Monday, 21 August 2017

Methods of Last Resort 5: Median and Mean.

Lets see if these seem familiar:

Median = middle number in a data set when the set is ordered.
Mean = total of the data set shared equally between the number of data points (or possibly "add them all up and divide by how many there are", but if you still use this, then see my blog here).

In the main, perfectly acceptable approaches to finding median and mean. Note I don't use the term average here: I think a lot more work needs to be done to separate the finding of mode, median and mean with the concept of average, and will blog about that at some future point. For now I want to concentrate on the process of finding median and mean rather than any link they have to the concept of average.

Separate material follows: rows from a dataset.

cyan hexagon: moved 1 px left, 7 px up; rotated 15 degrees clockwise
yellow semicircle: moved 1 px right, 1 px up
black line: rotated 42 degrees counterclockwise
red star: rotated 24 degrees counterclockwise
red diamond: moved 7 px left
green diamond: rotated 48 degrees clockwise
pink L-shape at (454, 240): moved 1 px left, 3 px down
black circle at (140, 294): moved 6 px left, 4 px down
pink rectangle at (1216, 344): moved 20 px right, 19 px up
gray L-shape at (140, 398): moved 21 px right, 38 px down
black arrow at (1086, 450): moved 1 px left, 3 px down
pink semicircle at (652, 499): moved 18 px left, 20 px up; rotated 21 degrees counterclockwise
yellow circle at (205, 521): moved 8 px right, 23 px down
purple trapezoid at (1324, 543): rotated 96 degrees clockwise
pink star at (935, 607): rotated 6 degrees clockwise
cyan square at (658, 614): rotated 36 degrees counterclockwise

Now consider the following:

1) Find the median of the list 3, 5, 6, 7, 8, 13, 10.
2) Find the median of the list 3, 2, 1, 6, 10, 9, 8.
3) Find the mean of the list 7, 9, 10, 11, 13.
4) Find the mean of the list 106, 104, 108, 107, 108.

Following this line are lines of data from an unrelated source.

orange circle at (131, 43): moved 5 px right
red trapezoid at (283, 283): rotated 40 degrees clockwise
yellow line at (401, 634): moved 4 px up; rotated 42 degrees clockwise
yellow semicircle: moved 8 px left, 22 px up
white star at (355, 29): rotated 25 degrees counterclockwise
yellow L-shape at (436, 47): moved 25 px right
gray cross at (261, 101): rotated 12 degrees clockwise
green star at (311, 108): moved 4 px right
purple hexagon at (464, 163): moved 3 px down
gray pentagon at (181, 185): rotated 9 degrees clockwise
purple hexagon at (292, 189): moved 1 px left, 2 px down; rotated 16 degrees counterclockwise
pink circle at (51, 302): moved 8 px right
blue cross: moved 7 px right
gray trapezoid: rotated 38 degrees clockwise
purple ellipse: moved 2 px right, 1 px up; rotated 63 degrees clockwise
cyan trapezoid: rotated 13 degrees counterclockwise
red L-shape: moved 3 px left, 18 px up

To anyone that understands the ideas of median and mean,  these questions are a bit different, in that they don't require the definitions provided above. Let us tackle them in pairs.

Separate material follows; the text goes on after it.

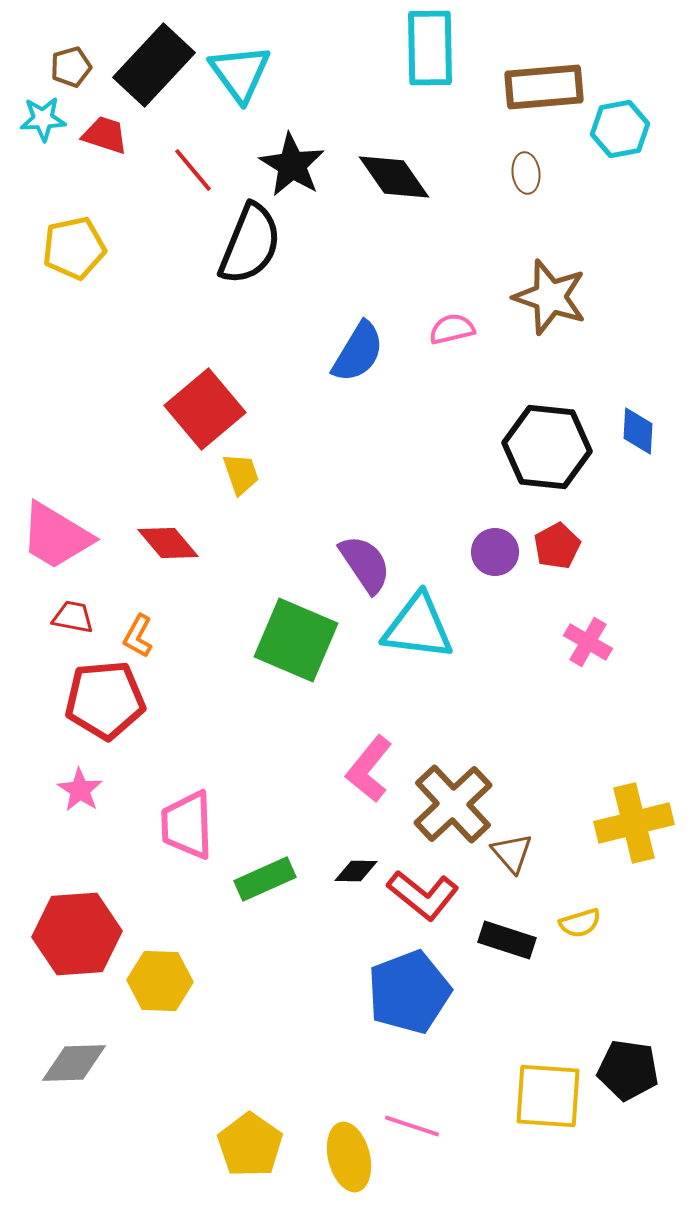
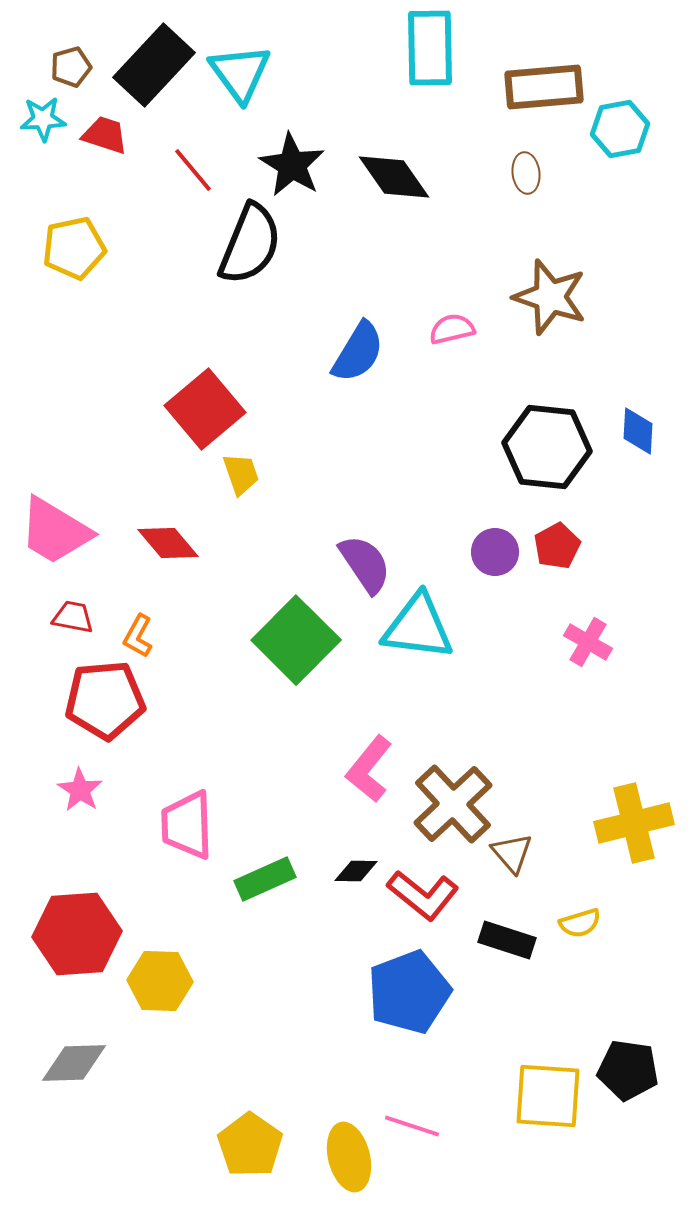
pink trapezoid at (56, 536): moved 1 px left, 5 px up
green square at (296, 640): rotated 22 degrees clockwise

Firstly the median. In both of the cases above the middle value is the median, and the fact that the lists are not in order makes precisely 0 difference. Now I can hear the arguments already, "yes but these are very contrived data-sets", "yes but that won't work a lot of the time" and I understand where they are coming from. But the point is, as a competent mathematician I get that in these cases there is no need to order. If our goal is to produce competent mathematicians in our pupils, to have pupils that understand these concepts properly, then surely they should understand this as well? And it can't be blamed on my education beyond GCSE - I did precisely no study of statistics beyond GCSE. I had choices for my modules at A-Level and so did all Core and Mechanics, and then my Degree was all in either pure maths or maths modules that linked to classical mechanics and physics. There was no statistics content at all.

A possible solution to this is to re-define the median as something like "the value in the middle position of a data set if all positions below are numerically smaller and all positions above are numerically bigger". Honestly though this definition seems overly convoluted for such a simple concept. There are plenty of times when re-ordering the list is the best strategy, even if it wouldn't be completely necessary (for example 3, 2, 1, 8, 6 only requires the switching of the first and third digit). The point I think is that pupils need to understand what the ordering is trying to achieve, and are shown explicit examples of when this isn't necessary. The ordering of the list can then be treated as a 'Method of Last Resort', something you do when the median is not already in the correct position or very close to the correct position.

Now questions 3 and 4 on the mean. Again as a competent mathematician I understand that I don't need to find the totals in these questions. In the first I can see that 7 and 13 are equally spaced from 10, as are 9 and 11, so these differences are going to even out and make the mean 10. Interestingly, I am not sure I would make the same argument if the list was 13, 9, 11, 10, 7 - I think if presented with this list I would begin to total it and then probably see that the 13 and 7 will combine nicely along with the 9 and 11. In question 4 I can see that I only need to total the 6, 4, 8, 7, and 8 and then find the mean of these 5 numbers before just adding the mean to 100 (to be fair this is something I came across when teaching myself the MEI S1 and S2 units so I could teach my Further Maths A-Level groups - it is called linear coding). Whilst this might mean we could choose to avoid highlighting this particular property of mean at GCSE (although I can't see a good argument for doing so really) it still illustrates that there are other ways of calculating the mean. Again we could solve this by re-defining what we mean by "mean" to better capture the 'evening out' idea, but this would see to again be a bit of overkill. I think the point here is that we should aim to secure understanding of mean to the point where pupils are able to identify whether the total needs to be found or not - totalling becomes a method of last resort to be used if other more efficient methods are not easily identifiable.

As I have been writing this blog, this has highlighted to me what appears to be a subtle difference between the ideas of median and mean and the accepted process for finding them. The idea of median is this idea of centrality, and an accepted process for finding it is ordering. The idea of mean is the idea of evening out the distribution, and totalling then dividing is one way of accomplishing this. I need to consider more what this means for my teaching practice. In the meantime what I will say is that I definitely think we need to be trying to secure the understanding necessary in pupils so that they can discriminate between times when the accepted process is the best, and when it isn't

For those that may not have followed this blog sequence from when I started it following my session at mathsconf, I will reiterate what I have said before - I am not saying whether you should lead with this, or lead with the standard approach before pointing out these special cases. That judgement needs to be made for classes by the teachers that work with them week in and week out. What I am saying is that I passionately believe that our pupils deserve to see these sorts of examples at some point rather than not at all. If we are truly going to teach to develop understanding in our pupils then we need to include this as part of the understanding of median and mean.